To do: Quote the entries in full, character for character, without their images.

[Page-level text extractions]
######
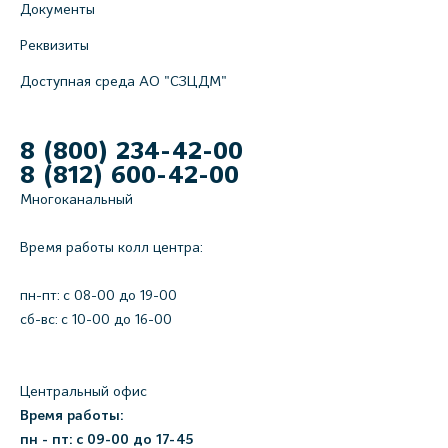
Документы
Реквизиты
Доступная среда АО "СЗЦДМ"
8 (800) 234-42-00
8 (812) 600-42-00
Многоканальный
Время работы колл центра:
пн-пт: c 08-00 до 19-00
сб-вс: с 10-00 до 16-00
Центральный офис
Время работы:
пн - пт: с 09-00 до 17-45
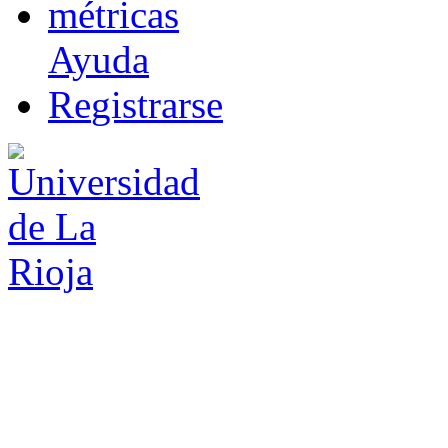
m
étricas
Ayuda
R
e
gistrarse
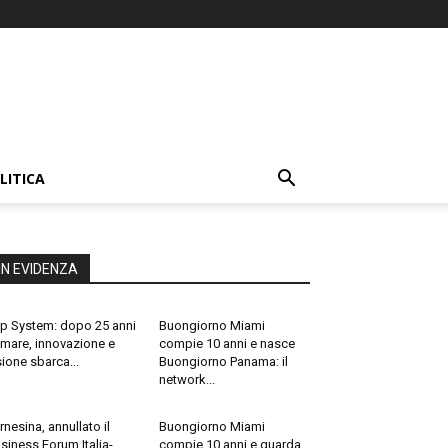
LITICA
IN EVIDENZA
p System: dopo 25 anni
Buongiorno Miami
 mare, innovazione e
compie 10 anni e nasce
sione sbarca...
Buongiorno Panama: il
network...
rnesina, annullato il
Buongiorno Miami
siness Forum Italia-
compie 10 anni e guarda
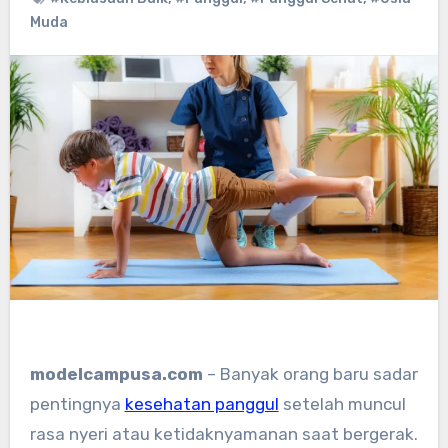
Muda
modelcampusa.com
– Banyak orang baru sadar
pentingnya
kesehatan panggul
setelah muncul
rasa nyeri atau ketidaknyamanan saat bergerak.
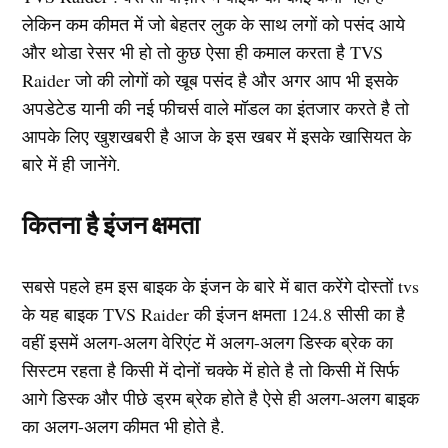
लेकिन कम कीमत में जो बेहतर लुक के साथ लगों को पसंद आये
और थोडा रेसर भी हो तो कुछ ऐसा ही कमाल करता है TVS
Raider जो की लोगों को खूब पसंद है और अगर आप भी इसके
अपडेटेड यानी की नई फीचर्स वाले मॉडल का इंतजार करते है तो
आपके लिए खुशखबरी है आज के इस खबर में इसके खासियत के
बारे में ही जानेंगे.
कितना है इंजन क्षमता
सबसे पहले हम इस बाइक के इंजन के बारे में बात करेंगे दोस्तों tvs
के यह बाइक TVS Raider की इंजन क्षमता 124.8 सीसी का है
वहीं इसमें अलग-अलग वेरिएंट में अलग-अलग डिस्क ब्रेक का
सिस्टम रहता है किसी में दोनों चक्के में होते है तो किसी में सिर्फ
आगे डिस्क और पीछे ड्रम ब्रेक होते है ऐसे ही अलग-अलग बाइक
का अलग-अलग कीमत भी होते है.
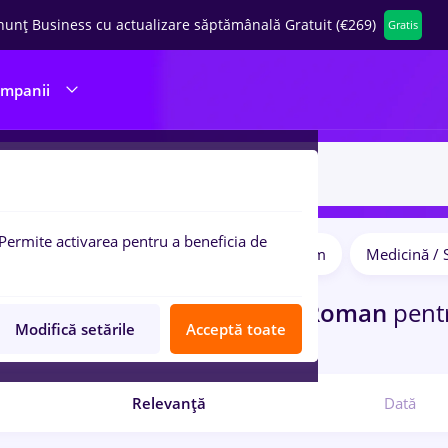
nunț Business cu actualizare săptămânală Gratuit (€269)
Gratis
ompanii
Permite activarea pentru a beneficia de
Salarii
Student
IT / Telecom
Medicină / 
pulare:
ocuri de munca
Full time
in
Roman
pent
Modifică setările
Acceptă toate
port / Distributie
Relevanță
Dată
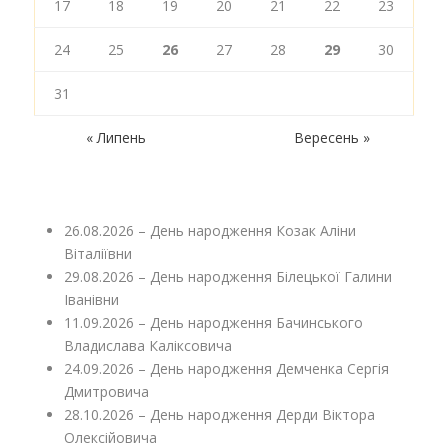
17
18
19
20
21
22
23
24
25
26
27
28
29
30
31
« Липень
Вересень »
26.08.2026 – День народження Козак Аліни
Віталіївни
29.08.2026 – День народження Білецької Галини
Іванівни
11.09.2026 – День народження Бачинського
Владислава Каліксовича
24.09.2026 – День народження Демченка Сергія
Дмитровича
28.10.2026 – День народження Дерди Віктора
Олексійовича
######
Response to this exercise:
Документы
Реквизиты
Доступная среда АО "СЗЦДМ"
8 (800) 234-42-00
8 (812) 600-42-00
Многоканальный
Время работы колл центра:
пн-пт: c 08-00 до 19-00
сб-вс: с 10-00 до 16-00
Центральный офис
Время работы:
пн - пт: с 09-00 до 17-45
m
étricas
Ayuda
R
e
gistrarse
LITICA
IN EVIDENZA
p System: dopo 25 anni
Buongiorno Miami
 mare, innovazione e
compie 10 anni e nasce
sione sbarca...
Buongiorno Panama: il
network...
rnesina, annullato il
Buongiorno Miami
siness Forum Italia-
compie 10 anni e guarda
Muda
modelcampusa.com
– Banyak orang baru sadar
pentingnya
kesehatan panggul
setelah muncul
rasa nyeri atau ketidaknyamanan saat bergerak.
लेकिन कम कीमत में जो बेहतर लुक के साथ लगों को पसंद आये
और थोडा रेसर भी हो तो कुछ ऐसा ही कमाल करता है TVS
Raider जो की लोगों को खूब पसंद है और अगर आप भी इसके
अपडेटेड यानी की नई फीचर्स वाले मॉडल का इंतजार करते है तो
आपके लिए खुशखबरी है आज के इस खबर में इसके खासियत के
बारे में ही जानेंगे.
कितना है इंजन क्षमता
सबसे पहले हम इस बाइक के इंजन के बारे में बात करेंगे दोस्तों tvs
के यह बाइक TVS Raider की इंजन क्षमता 124.8 सीसी का है
वहीं इसमें अलग-अलग वेरिएंट में अलग-अलग डिस्क ब्रेक का
सिस्टम रहता है किसी में दोनों चक्के में होते है तो किसी में सिर्फ
आगे डिस्क और पीछे ड्रम ब्रेक होते है ऐसे ही अलग-अलग बाइक
का अलग-अलग कीमत भी होते है.
nunț Business cu actualizare săptămânală Gratuit (€269)
Gratis
ompanii
Permite activarea pentru a beneficia de
Salarii
Student
IT / Telecom
Medicină / 
pulare:
ocuri de munca
Full time
in
Roman
pent
Modifică setările
Acceptă toate
port / Distributie
Relevanță
Dată
17
18
19
20
21
22
23
24
25
26
27
28
29
30
31
« Липень
Вересень »
26.08.2026 – День народження Козак Аліни
Віталіївни
29.08.2026 – День народження Білецької Галини
Іванівни
11.09.2026 – День народження Бачинського
Владислава Каліксовича
24.09.2026 – День народження Демченка Сергія
Дмитровича
28.10.2026 – День народження Дерди Віктора
Олексійовича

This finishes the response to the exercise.